- Exercise details -
Everything from the first line of the data through the line with "H4K31me1 marks pericentromeric" is to be echoed exactly, minus the pictures.

- Input data -

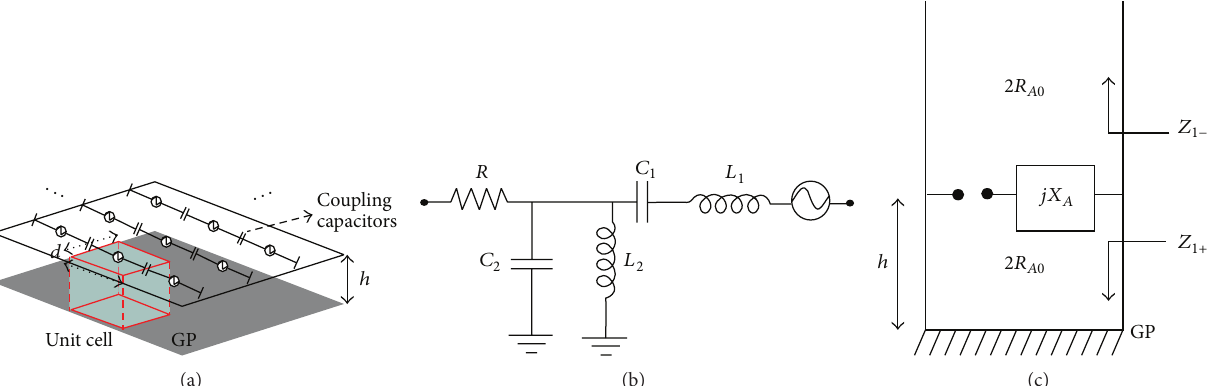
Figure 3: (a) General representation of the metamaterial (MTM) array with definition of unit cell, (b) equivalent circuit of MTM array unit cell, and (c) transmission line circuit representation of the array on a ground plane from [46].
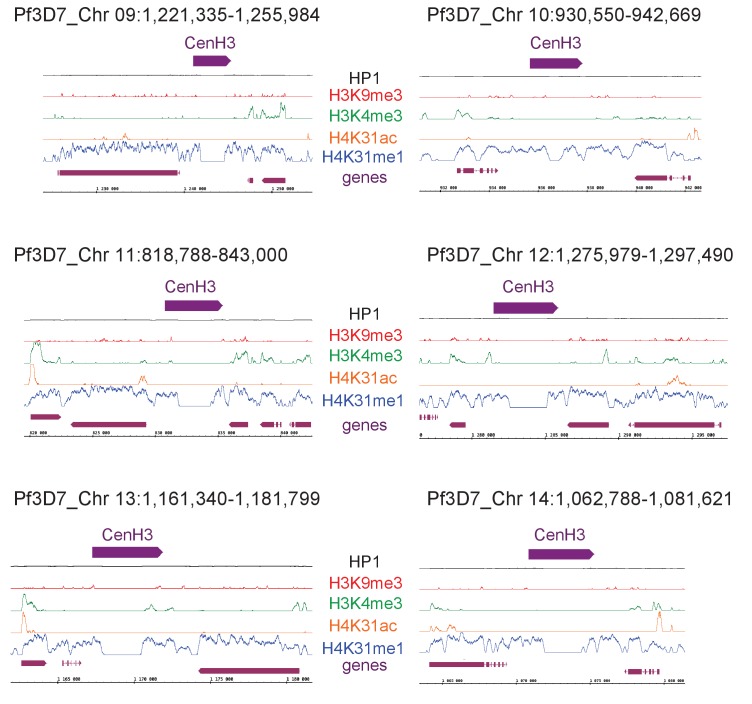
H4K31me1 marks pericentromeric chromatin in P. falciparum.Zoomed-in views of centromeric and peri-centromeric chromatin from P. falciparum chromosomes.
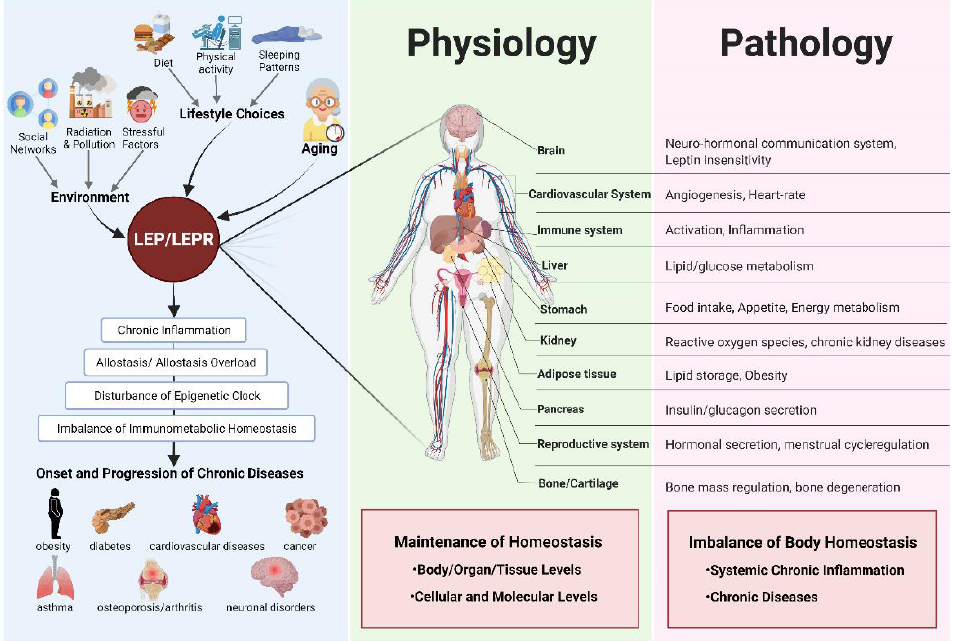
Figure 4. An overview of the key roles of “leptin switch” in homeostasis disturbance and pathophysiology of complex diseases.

- Written response -
Figure 3: (a) General representation of the metamaterial (MTM) array with definition of unit cell, (b) equivalent circuit of MTM array unit cell, and (c) transmission line circuit representation of the array on a ground plane from [46].
H4K31me1 marks pericentromeric chromatin in P. falciparum.Zoomed-in views of centromeric and peri-centromeric chromatin from P. falciparum chromosomes.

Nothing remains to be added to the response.